Write out exactly the lines of the entries below from the one holding "Where the breach is a ‘once" to the one holding "premises in repair/insured;", inclusive, and leave out all other lines.

########################################

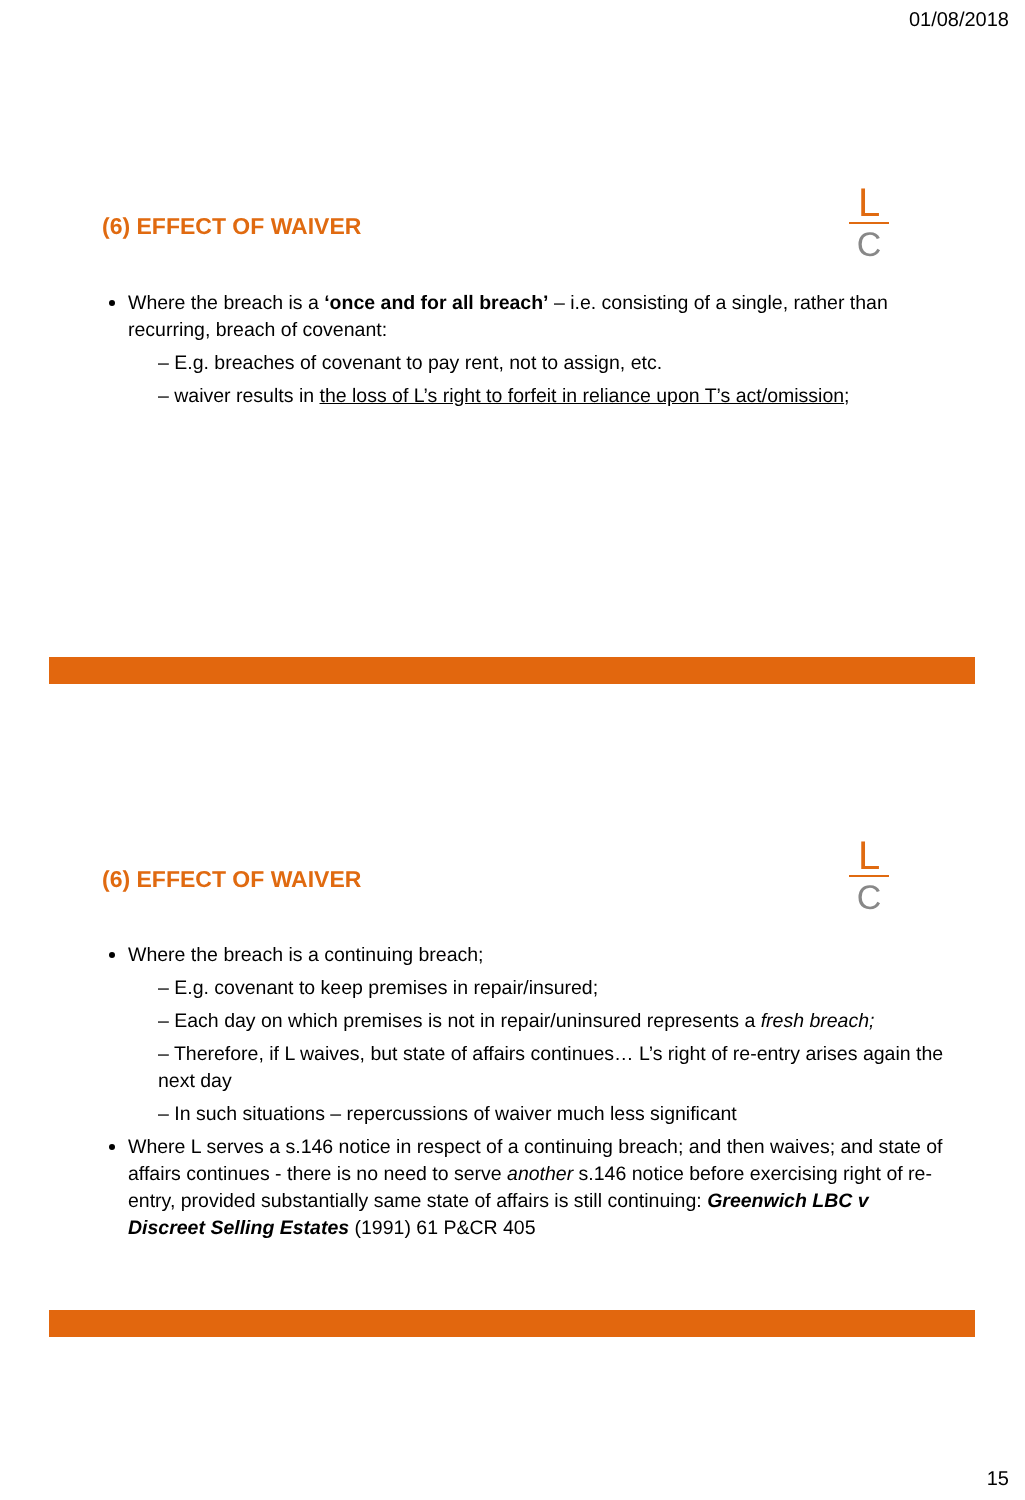01/08/2018
(6) EFFECT OF WAIVER
L
C
Where the breach is a ‘once and for all breach’ – i.e. consisting of a single, rather than recurring, breach of covenant:
– E.g. breaches of covenant to pay rent, not to assign, etc.
– waiver results in the loss of L’s right to forfeit in reliance upon T’s act/omission;
(6) EFFECT OF WAIVER
L
C
Where the breach is a continuing breach;
– E.g. covenant to keep premises in repair/insured;
– Each day on which premises is not in repair/uninsured represents a fresh breach;
– Therefore, if L waives, but state of affairs continues… L’s right of re-entry arises again the next day
– In such situations – repercussions of waiver much less significant
Where L serves a s.146 notice in respect of a continuing breach; and then waives; and state of affairs continues - there is no need to serve another s.146 notice before exercising right of re-entry, provided substantially same state of affairs is still continuing: Greenwich LBC v Discreet Selling Estates (1991) 61 P&CR 405
15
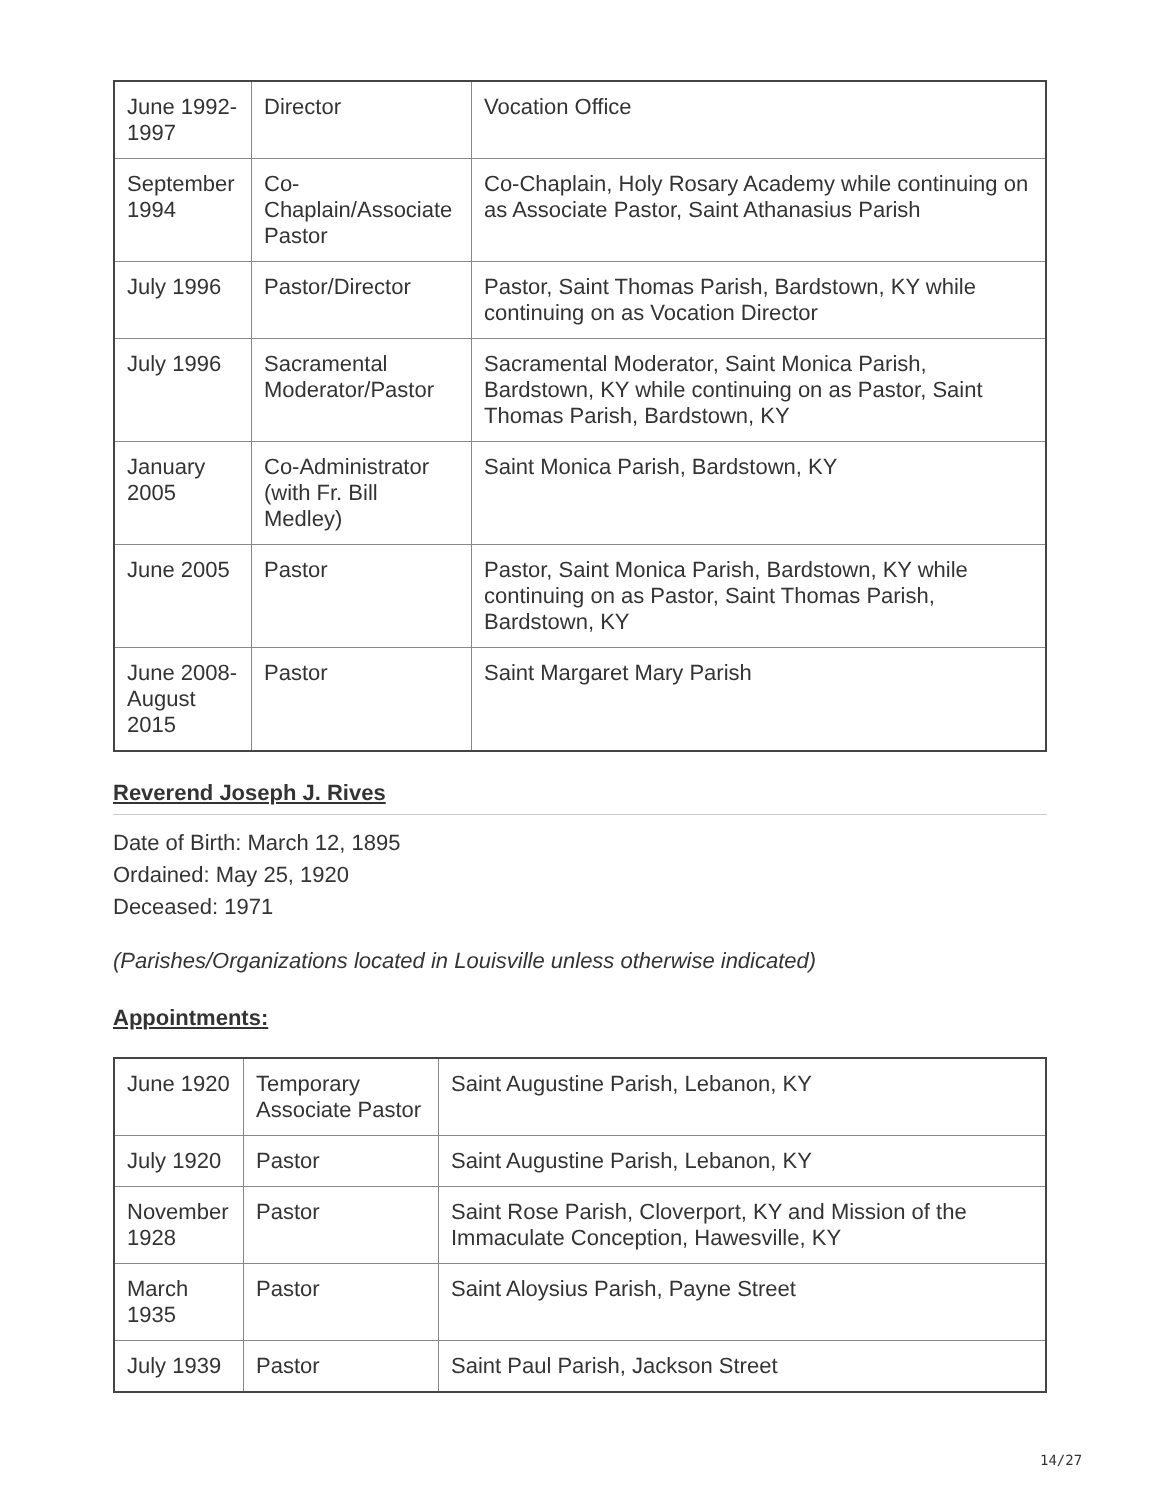| June 1992-1997 | Director | Vocation Office |
| September 1994 | Co-Chaplain/Associate Pastor | Co-Chaplain, Holy Rosary Academy while continuing on as Associate Pastor, Saint Athanasius Parish |
| July 1996 | Pastor/Director | Pastor, Saint Thomas Parish, Bardstown, KY while continuing on as Vocation Director |
| July 1996 | Sacramental Moderator/Pastor | Sacramental Moderator, Saint Monica Parish, Bardstown, KY while continuing on as Pastor, Saint Thomas Parish, Bardstown, KY |
| January 2005 | Co-Administrator (with Fr. Bill Medley) | Saint Monica Parish, Bardstown, KY |
| June 2005 | Pastor | Pastor, Saint Monica Parish, Bardstown, KY while continuing on as Pastor, Saint Thomas Parish, Bardstown, KY |
| June 2008-August 2015 | Pastor | Saint Margaret Mary Parish |
Reverend Joseph J. Rives
Date of Birth: March 12, 1895
Ordained: May 25, 1920
Deceased: 1971
(Parishes/Organizations located in Louisville unless otherwise indicated)
Appointments:
| June 1920 | Temporary Associate Pastor | Saint Augustine Parish, Lebanon, KY |
| July 1920 | Pastor | Saint Augustine Parish, Lebanon, KY |
| November 1928 | Pastor | Saint Rose Parish, Cloverport, KY and Mission of the Immaculate Conception, Hawesville, KY |
| March 1935 | Pastor | Saint Aloysius Parish, Payne Street |
| July 1939 | Pastor | Saint Paul Parish, Jackson Street |
14/27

########################################

● **ANSWER FOR THE TASK**
Where the breach is a ‘once and for all breach’ – i.e. consisting of a single, rather than recurring, breach of covenant:
– E.g. breaches of covenant to pay rent, not to assign, etc.
– waiver results in the loss of L’s right to forfeit in reliance upon T’s act/omission;
(6) EFFECT OF WAIVER
L
C
Where the breach is a continuing breach;
– E.g. covenant to keep premises in repair/insured;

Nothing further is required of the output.